▶ [Material for this task]

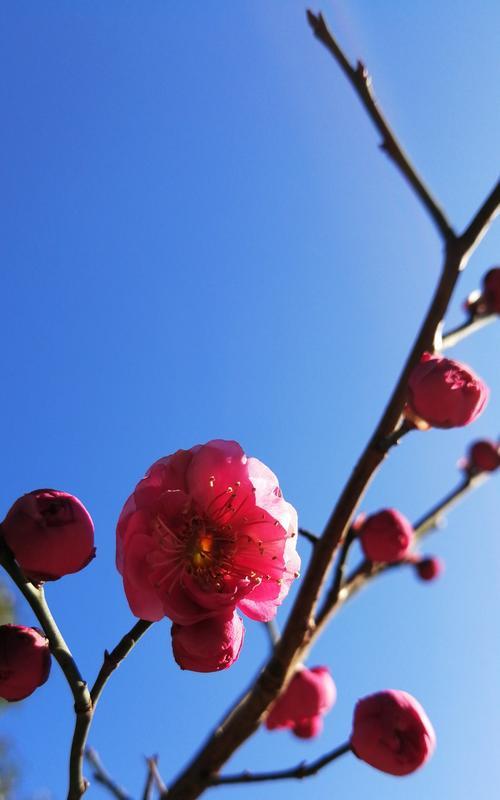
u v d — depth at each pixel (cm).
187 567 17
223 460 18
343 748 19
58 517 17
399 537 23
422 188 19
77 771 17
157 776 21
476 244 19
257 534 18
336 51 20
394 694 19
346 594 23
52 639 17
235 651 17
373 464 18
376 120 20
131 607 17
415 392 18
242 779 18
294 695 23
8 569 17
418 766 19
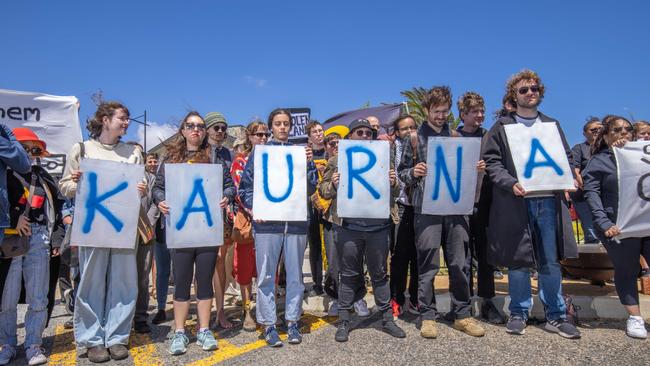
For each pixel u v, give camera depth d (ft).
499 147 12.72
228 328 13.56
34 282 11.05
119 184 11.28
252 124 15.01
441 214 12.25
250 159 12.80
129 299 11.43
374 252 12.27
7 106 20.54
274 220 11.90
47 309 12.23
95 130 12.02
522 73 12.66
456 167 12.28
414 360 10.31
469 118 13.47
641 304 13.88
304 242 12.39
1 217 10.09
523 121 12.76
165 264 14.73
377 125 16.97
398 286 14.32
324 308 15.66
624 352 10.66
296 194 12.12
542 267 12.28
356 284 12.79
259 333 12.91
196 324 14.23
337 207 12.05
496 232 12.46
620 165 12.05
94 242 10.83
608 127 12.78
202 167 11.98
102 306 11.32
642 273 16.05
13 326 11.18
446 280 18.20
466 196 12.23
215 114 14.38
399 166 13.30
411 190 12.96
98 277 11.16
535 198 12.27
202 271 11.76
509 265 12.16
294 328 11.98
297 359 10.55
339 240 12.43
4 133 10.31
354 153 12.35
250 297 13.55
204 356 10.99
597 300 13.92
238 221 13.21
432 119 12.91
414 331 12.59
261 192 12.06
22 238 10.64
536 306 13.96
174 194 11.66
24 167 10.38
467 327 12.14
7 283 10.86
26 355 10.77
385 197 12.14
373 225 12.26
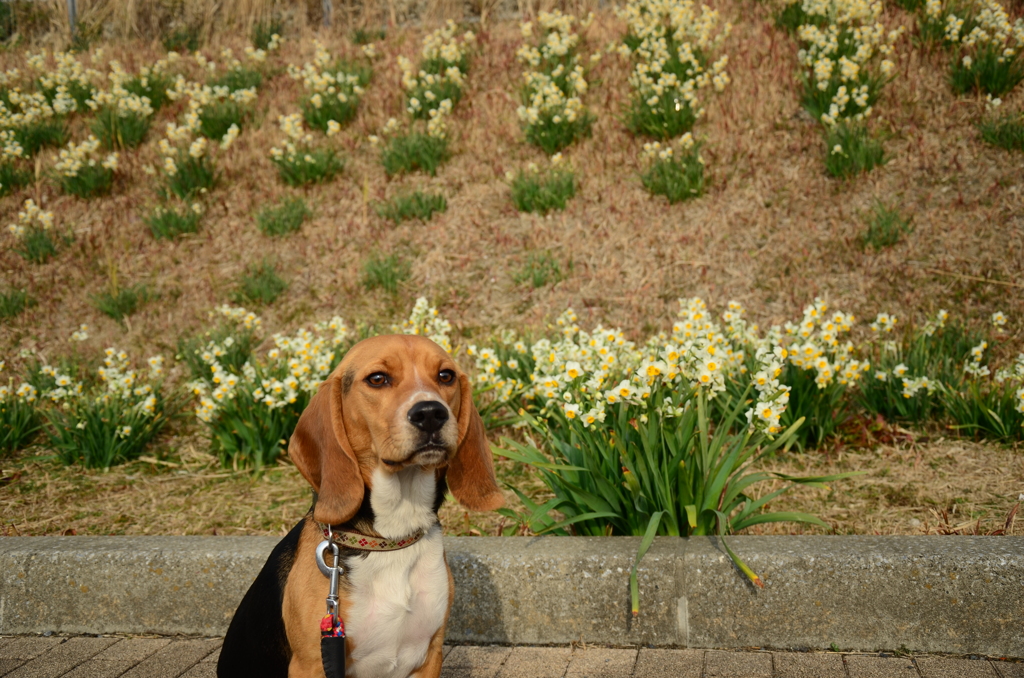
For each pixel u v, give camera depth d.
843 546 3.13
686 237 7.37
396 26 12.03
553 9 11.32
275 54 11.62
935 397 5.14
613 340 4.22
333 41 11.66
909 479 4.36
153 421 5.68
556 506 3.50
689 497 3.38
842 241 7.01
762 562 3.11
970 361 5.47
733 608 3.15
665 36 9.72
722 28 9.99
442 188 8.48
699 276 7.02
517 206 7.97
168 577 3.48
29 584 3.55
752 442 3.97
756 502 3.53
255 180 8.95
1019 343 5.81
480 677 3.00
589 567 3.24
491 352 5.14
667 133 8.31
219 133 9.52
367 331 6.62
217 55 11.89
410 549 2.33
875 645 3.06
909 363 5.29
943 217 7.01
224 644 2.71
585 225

▶ [Task goal]
The answer should consist of the lines from the one with "970 361 5.47" through the last line of the entries, duplicated exactly and nothing more.

▶ [Answer below]
970 361 5.47
733 608 3.15
665 36 9.72
722 28 9.99
442 188 8.48
699 276 7.02
517 206 7.97
168 577 3.48
29 584 3.55
752 442 3.97
756 502 3.53
255 180 8.95
1019 343 5.81
480 677 3.00
589 567 3.24
491 352 5.14
667 133 8.31
219 133 9.52
367 331 6.62
217 55 11.89
410 549 2.33
875 645 3.06
909 363 5.29
943 217 7.01
224 644 2.71
585 225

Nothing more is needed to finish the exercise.